THE REQUEST ▸
Please name the file and line range that the issue below on document RAM allocation cites for the search code.

PASSAGE TO READ ▸
---

Stop allocating the documents we return in RAM #4383

irevoire · 2024-02-01T14:32:55Z

Describe the bug
We allocate a lot of RAM to make search requests or document requests with a very high limit.
milli seems to handle that well, but in meilisearch, we then enter in the function that deserializes and allocates every document in RAM.
For a few thousand documents, that can easily take multiple MiB in RAM. And when people are running requests like that under a high load, it can get us OOM-killed. I think that's what is happening here (private link): https://github.com/meilisearch/meilisearch-support/issues/100

For the search:

meilisearch/meilisearch/src/search.rs

Lines 592 to 644 in ff76d8f

    
           let mut documents = Vec::new(); 
        
           let documents_iter = index.documents(&rtxn, documents_ids)?; 
        
           for ((_id, obkv), score) in documents_iter.into_iter().zip(document_scores.into_iter()) { 
        
               // First generate a document with all the displayed fields 
        
               let displayed_document = make_document(&displayed_ids, &fields_ids_map, obkv)?; 
        
               // select the attributes to retrieve 
        
               let attributes_to_retrieve = to_retrieve_ids 
        
                   .iter()

---

EXCERPTED RECORDS ▸
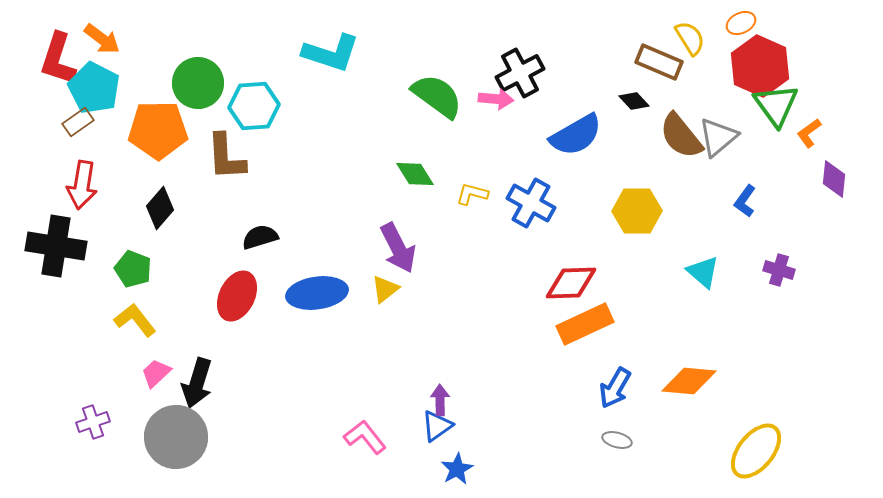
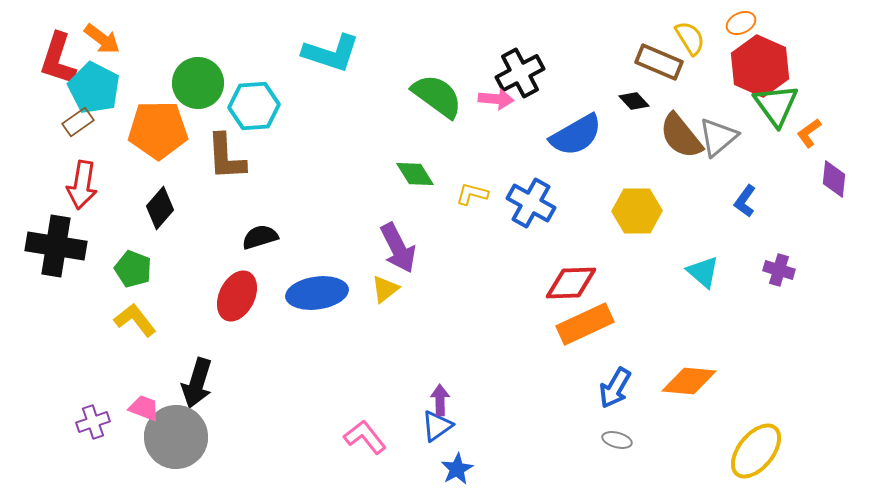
pink trapezoid at (156, 373): moved 12 px left, 35 px down; rotated 64 degrees clockwise
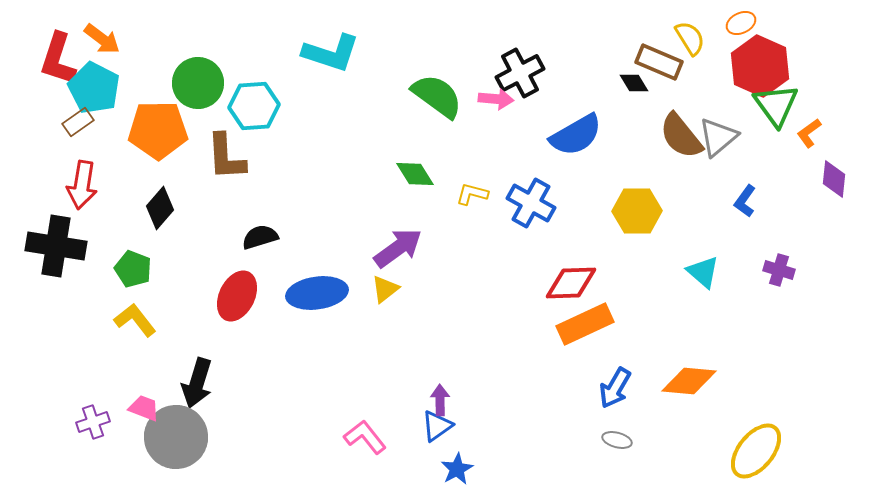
black diamond at (634, 101): moved 18 px up; rotated 12 degrees clockwise
purple arrow at (398, 248): rotated 99 degrees counterclockwise
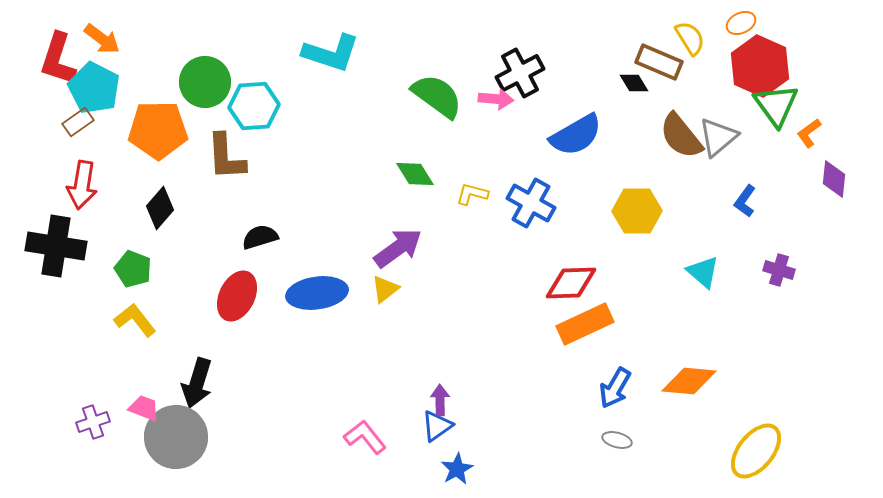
green circle at (198, 83): moved 7 px right, 1 px up
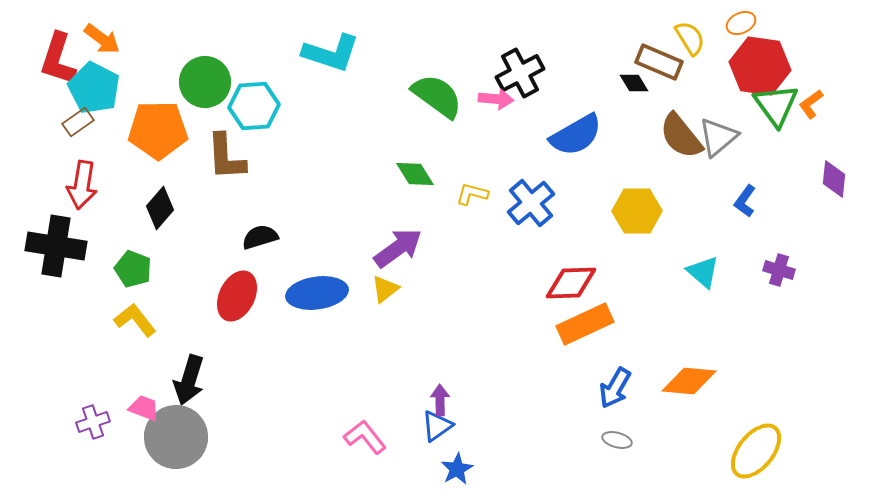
red hexagon at (760, 66): rotated 16 degrees counterclockwise
orange L-shape at (809, 133): moved 2 px right, 29 px up
blue cross at (531, 203): rotated 21 degrees clockwise
black arrow at (197, 383): moved 8 px left, 3 px up
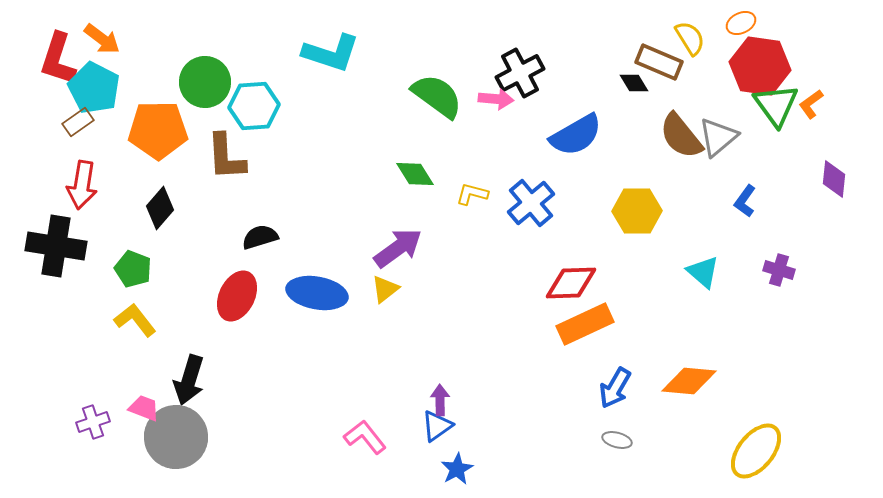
blue ellipse at (317, 293): rotated 18 degrees clockwise
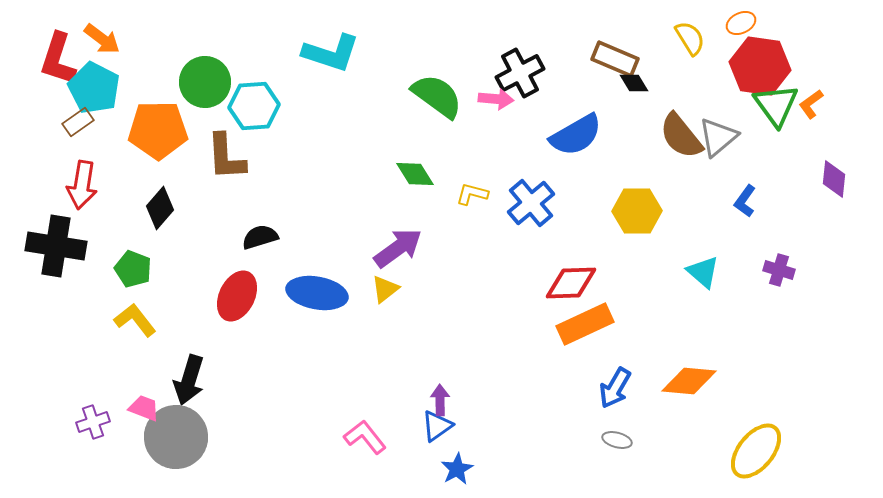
brown rectangle at (659, 62): moved 44 px left, 3 px up
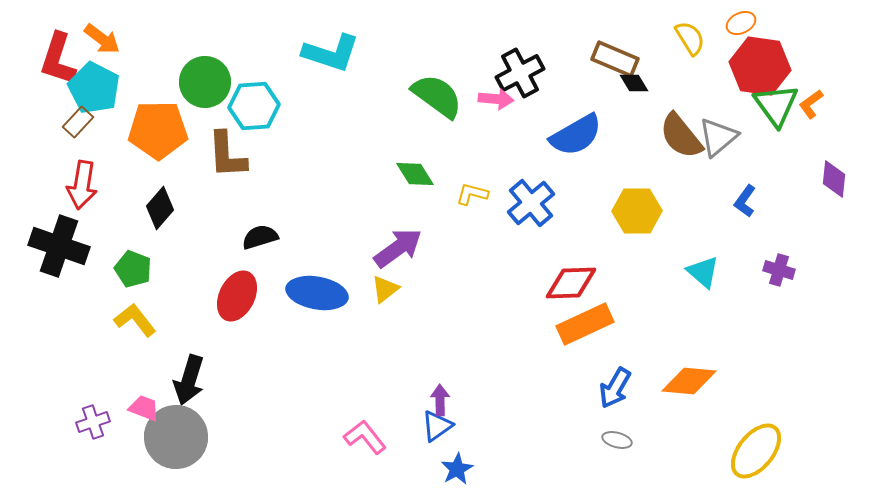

---

EXERCISE RESPONSE ▸
meilisearch/meilisearch/src/search.rs, lines 592 to 644.